Data for this task START
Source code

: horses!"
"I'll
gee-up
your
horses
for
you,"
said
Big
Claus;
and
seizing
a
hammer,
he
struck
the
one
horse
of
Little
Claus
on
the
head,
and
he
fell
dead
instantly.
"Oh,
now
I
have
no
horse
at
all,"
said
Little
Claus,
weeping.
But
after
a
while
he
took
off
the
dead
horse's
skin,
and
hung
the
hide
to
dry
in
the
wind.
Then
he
Data for this task END
• [Task requirements] Line by line, the data should be returned exactly as written.

• [Answer space]
Source code

: horses!"
"I'll
gee-up
your
horses
for
you,"
said
Big
Claus;
and
seizing
a
hammer,
he
struck
the
one
horse
of
Little
Claus
on
the
head,
and
he
fell
dead
instantly.
"Oh,
now
I
have
no
horse
at
all,"
said
Little
Claus,
weeping.
But
after
a
while
he
took
off
the
dead
horse's
skin,
and
hung
the
hide
to
dry
in
the
wind.
Then
he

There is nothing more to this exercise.